Any dispute, controversy, or claim arising out of or relating to this Agreement, or the breach, termination, or invalidity thereof, shall be settled by binding arbitration pursuant to the Commercial Arbitration Rules of the American Arbitration Association, at the option of either party, by a panel of three neutral arbitrators. In the event either party demands such arbitration, the American Arbitration Association shall be requested to submit a list of prospective arbitrators consisting of persons experienced in matters involving business disputes. The party bringing or initiating the action shall be responsible for paying all costs for arbitration, including the arbitrators’ fees. Each party shall bear its own attorneys’ fees, unless attorney’s fees may be awarded to the prevailing party as a matter of substantive law. The arbitrator shall have no authority to award any punitive or exemplary damages; add any parties; vary or ignore the provisions of this Agreement; and shall be bound by governing and applicable law. The arbitrator shall render a written opinion setting forth all material facts and the basis of his or her decision within thirty (30) days of the conclusion of the arbitration proceeding. The arbitration shall be conducted in English in the County Nassau, New York. The provisions of New York of Civil Procedure, and the laws of the State of New York, are incorporated herein and shall be applicable to the arbitration. Any arbitration award may be entered as a judgment in any court of competent jurisdiction.

Section 10 – Severability

If any provision of this Agreement is found to be invalid or unenforceable, the remaining provisions shall be enforced to the fullest extent possible, and the remaining provisions of the Agreement shall remain in full force and effect.

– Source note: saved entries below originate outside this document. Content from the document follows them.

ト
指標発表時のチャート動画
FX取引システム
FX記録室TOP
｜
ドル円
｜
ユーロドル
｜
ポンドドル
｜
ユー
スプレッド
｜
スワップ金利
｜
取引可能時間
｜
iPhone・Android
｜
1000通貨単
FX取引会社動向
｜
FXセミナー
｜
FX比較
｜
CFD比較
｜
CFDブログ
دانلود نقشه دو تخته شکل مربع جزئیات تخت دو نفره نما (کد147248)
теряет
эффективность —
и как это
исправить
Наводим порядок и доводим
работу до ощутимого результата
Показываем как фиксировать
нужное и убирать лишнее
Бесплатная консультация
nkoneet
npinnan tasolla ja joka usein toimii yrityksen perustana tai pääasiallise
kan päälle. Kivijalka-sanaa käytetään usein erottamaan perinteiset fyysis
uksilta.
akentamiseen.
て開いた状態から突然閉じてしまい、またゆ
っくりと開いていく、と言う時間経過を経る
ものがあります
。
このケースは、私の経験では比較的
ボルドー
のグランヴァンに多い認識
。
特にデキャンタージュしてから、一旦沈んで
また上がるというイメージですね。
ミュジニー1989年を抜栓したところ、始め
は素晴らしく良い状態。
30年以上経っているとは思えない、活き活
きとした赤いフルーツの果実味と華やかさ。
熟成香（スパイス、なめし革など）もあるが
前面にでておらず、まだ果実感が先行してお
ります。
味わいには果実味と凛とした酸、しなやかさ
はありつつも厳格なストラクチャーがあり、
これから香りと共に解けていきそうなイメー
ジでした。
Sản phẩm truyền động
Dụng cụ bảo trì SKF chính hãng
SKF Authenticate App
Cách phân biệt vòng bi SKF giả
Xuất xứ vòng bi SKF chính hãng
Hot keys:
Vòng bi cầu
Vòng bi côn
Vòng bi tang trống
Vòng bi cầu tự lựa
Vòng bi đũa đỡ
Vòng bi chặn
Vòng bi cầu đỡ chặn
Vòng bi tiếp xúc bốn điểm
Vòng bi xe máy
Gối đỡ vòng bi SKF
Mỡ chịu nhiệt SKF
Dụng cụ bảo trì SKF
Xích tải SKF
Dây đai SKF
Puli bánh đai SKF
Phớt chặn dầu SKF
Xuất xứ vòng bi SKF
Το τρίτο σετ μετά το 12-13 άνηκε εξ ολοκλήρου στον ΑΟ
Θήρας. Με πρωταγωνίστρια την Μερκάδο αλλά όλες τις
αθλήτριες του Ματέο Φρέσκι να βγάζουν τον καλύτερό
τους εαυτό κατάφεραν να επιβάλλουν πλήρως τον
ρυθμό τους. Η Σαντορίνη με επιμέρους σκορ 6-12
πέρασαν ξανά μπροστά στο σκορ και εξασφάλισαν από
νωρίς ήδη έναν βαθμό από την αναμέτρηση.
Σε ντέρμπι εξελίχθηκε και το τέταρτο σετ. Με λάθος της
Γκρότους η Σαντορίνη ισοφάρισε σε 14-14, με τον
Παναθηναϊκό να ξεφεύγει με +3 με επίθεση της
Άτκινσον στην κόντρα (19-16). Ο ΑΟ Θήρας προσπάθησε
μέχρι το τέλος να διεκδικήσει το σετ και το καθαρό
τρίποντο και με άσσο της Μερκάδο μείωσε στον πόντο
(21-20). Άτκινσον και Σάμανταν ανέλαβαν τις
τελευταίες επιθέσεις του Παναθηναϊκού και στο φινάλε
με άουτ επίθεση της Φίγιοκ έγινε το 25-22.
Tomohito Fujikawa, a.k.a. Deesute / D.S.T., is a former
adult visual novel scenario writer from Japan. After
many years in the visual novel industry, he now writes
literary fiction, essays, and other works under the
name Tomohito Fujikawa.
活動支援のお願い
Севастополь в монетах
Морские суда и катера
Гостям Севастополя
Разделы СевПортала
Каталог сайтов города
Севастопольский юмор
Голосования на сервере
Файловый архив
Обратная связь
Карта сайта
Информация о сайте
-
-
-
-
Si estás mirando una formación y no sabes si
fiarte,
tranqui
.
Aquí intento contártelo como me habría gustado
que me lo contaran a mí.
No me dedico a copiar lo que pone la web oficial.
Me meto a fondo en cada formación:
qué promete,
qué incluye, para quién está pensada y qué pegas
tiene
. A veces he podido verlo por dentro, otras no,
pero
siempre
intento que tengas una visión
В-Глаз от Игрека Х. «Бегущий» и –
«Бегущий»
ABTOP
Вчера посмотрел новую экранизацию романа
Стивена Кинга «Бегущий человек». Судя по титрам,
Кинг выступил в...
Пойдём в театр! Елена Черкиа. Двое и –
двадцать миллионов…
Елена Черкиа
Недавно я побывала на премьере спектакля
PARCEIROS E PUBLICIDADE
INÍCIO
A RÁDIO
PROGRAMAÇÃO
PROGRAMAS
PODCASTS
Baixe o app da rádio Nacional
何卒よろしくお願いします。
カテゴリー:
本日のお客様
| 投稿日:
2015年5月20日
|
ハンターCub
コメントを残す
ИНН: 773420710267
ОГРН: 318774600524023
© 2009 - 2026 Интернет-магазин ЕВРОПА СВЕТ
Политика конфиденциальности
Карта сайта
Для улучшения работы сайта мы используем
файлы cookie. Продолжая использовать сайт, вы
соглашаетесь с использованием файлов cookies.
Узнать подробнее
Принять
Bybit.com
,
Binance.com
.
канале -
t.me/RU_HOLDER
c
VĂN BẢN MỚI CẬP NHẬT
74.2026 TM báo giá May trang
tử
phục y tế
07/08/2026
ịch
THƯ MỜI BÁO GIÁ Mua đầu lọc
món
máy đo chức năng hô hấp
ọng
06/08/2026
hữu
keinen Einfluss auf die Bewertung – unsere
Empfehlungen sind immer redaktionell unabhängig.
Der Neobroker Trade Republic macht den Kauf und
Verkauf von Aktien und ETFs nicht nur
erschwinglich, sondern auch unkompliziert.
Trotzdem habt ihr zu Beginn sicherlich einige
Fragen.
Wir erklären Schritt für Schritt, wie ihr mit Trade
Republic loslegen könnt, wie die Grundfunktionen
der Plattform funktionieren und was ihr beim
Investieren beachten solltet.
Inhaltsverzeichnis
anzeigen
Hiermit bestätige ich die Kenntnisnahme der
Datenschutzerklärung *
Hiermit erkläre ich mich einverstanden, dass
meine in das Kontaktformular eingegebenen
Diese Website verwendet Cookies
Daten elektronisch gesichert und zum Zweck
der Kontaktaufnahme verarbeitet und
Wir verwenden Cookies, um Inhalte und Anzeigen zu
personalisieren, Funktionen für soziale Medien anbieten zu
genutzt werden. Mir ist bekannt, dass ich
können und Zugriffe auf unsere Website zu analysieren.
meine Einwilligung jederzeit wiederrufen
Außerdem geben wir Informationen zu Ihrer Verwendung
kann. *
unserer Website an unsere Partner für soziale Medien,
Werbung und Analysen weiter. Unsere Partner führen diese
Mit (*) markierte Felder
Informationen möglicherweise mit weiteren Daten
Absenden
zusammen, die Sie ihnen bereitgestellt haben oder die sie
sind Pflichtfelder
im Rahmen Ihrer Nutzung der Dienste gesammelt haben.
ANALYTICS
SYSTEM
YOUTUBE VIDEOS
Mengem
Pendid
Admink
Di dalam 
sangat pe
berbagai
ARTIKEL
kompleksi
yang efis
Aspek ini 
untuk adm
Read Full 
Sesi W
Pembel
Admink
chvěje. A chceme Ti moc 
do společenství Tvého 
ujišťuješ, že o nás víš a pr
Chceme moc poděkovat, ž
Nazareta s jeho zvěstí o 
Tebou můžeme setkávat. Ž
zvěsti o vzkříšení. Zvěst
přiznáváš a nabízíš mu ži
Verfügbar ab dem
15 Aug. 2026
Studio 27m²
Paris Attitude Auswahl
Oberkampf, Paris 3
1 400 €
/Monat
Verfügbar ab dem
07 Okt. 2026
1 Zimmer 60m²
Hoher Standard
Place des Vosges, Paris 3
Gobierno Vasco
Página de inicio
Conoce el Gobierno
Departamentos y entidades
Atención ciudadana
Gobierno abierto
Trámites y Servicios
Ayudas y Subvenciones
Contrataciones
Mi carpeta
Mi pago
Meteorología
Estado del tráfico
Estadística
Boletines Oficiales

Section 11 – General Provisions

This Agreement supersedes any previous agreements to which you and Company may have been bound. This Agreement will be binding on, inure to the benefit of, and be enforceable against the parties and their respective successors and assigns. Neither the course of conduct between parties nor trade practice shall act to modify any provision of the Agreement. All rights not expressly granted herein are hereby reserved. Headings are for reference purposes only and in no way define, limit, construe or describe the scope or extent of such section.